An effort to limit unnecessary idling of trucks has been approved at the Colorado General Assembly. The bill’s next stop is the governor’s desk.
The city and county of Denver now limit idling to 10 minutes each hour. The state Senate and House have signed off on a bill to set a statewide idling standard for commercial vehicles weighing in excess of 14,000 pounds. Gov. John Hickenlooper can sign or veto the bill, or let it become law without his signature.
Affected vehicles would be limited to idling for no more than five minutes per hour.
The bill – HB1275 – authorizes communities to adopt the idling standard. However, local authorities would not be required to enforce the state standard.
Supporters say the restriction is needed because excessive truck idling is extremely detrimental to the state’s air quality, and costs business more money. The proposed restriction is touted as going a long way in making cleaner air more widely available.
Violators would face fines of up to $150. Repeat offenses could result in up to $500 fines.
Owner-operator and OOIDA Life Member Jack McComb of Littleton, CO, said enforcement of idling restrictions can be tricky.

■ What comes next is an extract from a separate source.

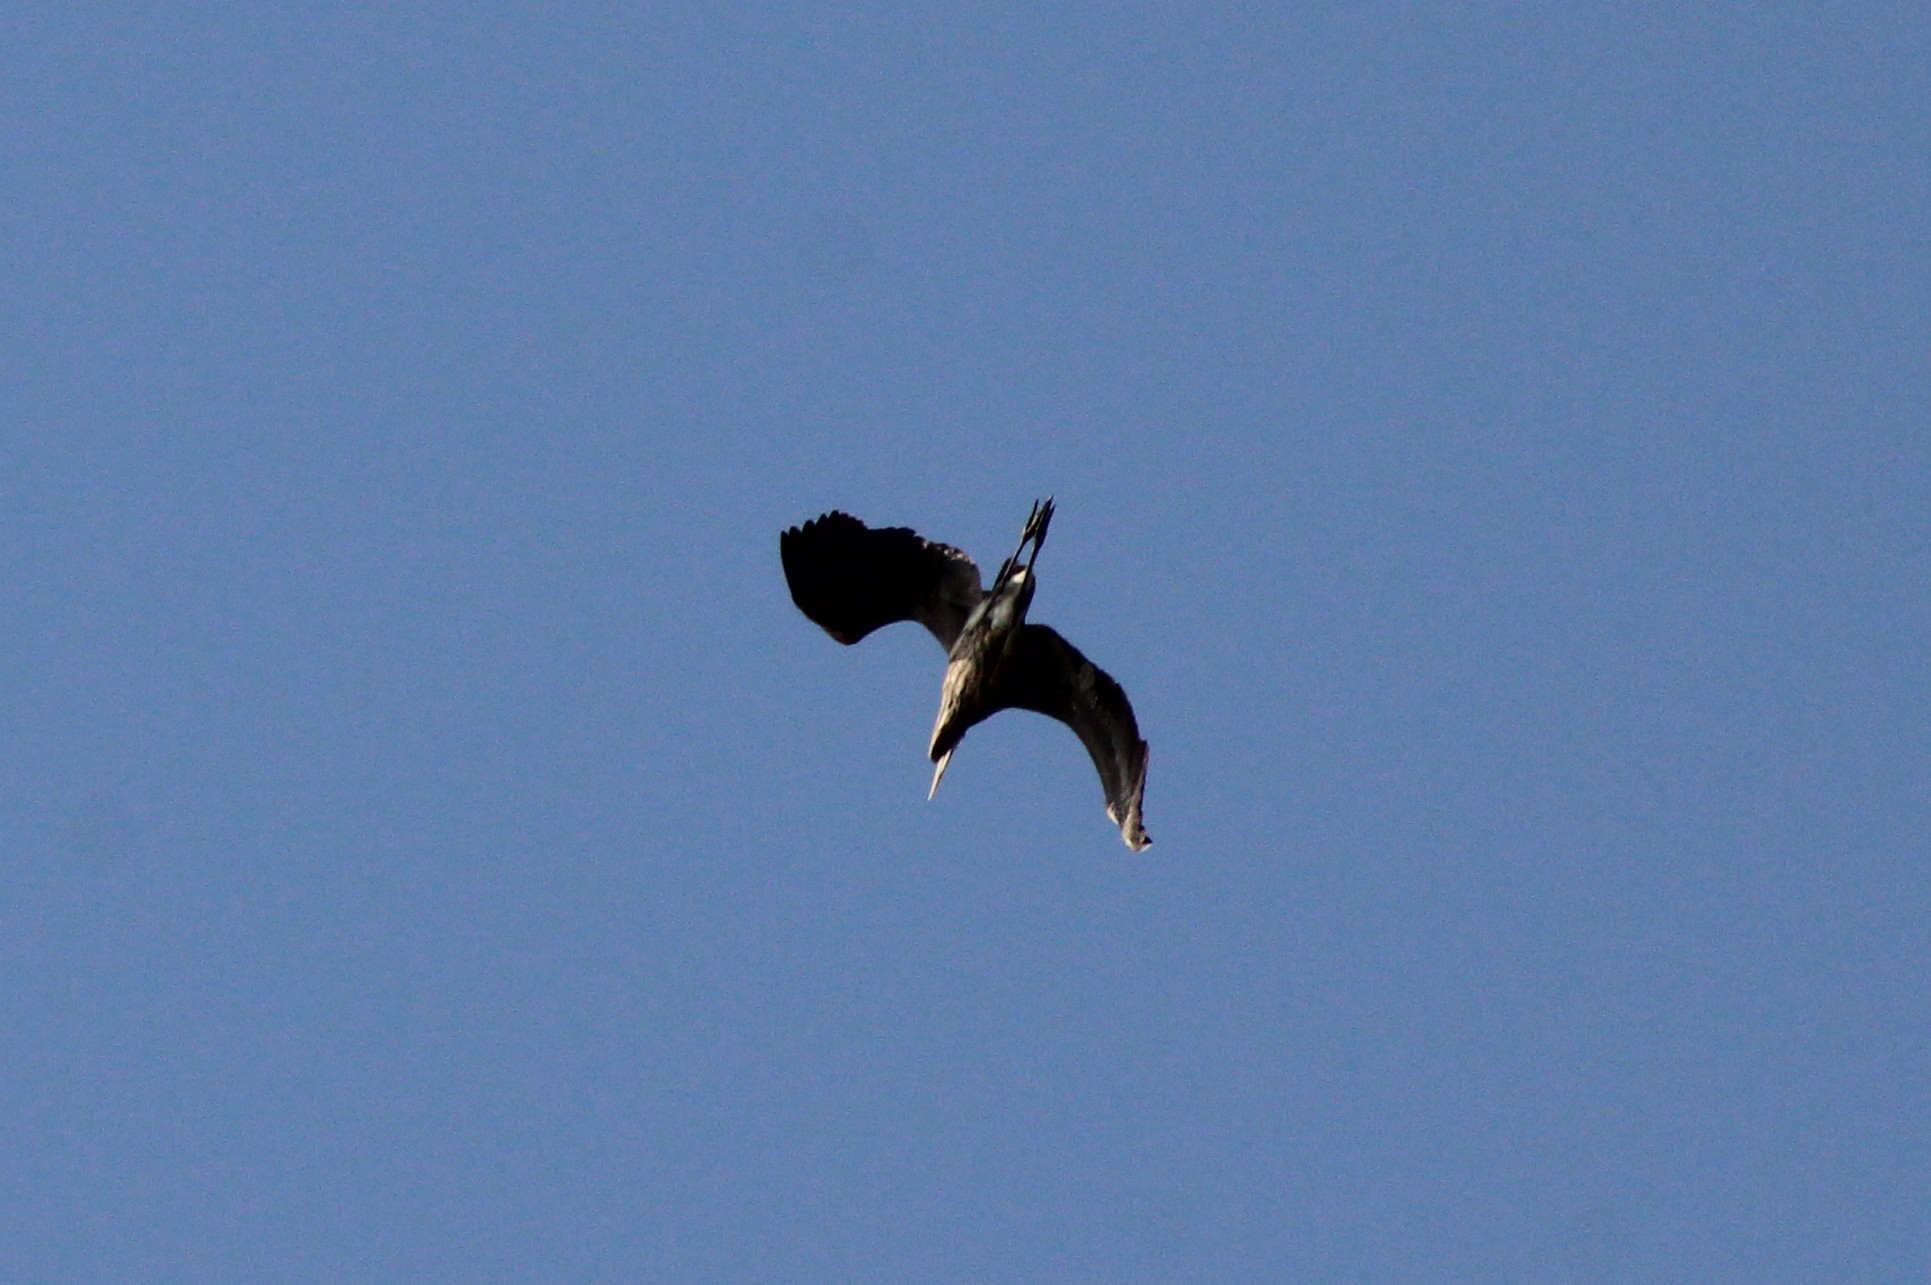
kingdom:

“An officer should understand that if it is cool or it’s hot and they knock on the door to tell the driver not to idle, they’ve disrupted his 10 hours of rest. If you talk to the cop, you have to restart your hours of rest,” he said.
The list of circumstances that would exempt truckers in Colorado from the restriction is lengthy. Valid reasons to idle would include situations when vehicles are stuck in traffic or when idling is necessary to heat or cool a sleeper berth during a rest or sleep period at a rest area, truck terminal, truck stop, or “state-designated location designed to be a driver’s rest area.”
Truckers getting rest would also be exempt from the restriction while parked at a location where the vehicle is legally permitted to park, as long as it is located at least 1,000 feet from housing, a school, a day care or a hospital.
An exception for cold temperatures would kick in when the thermostat dips below 10 degrees. Under such circumstances, idling would be allowed for up to 20 minutes per hour.
Fine revenue would be distributed between the state’s highway fund (65 percent), counties (26 percent) and cities (9 percent).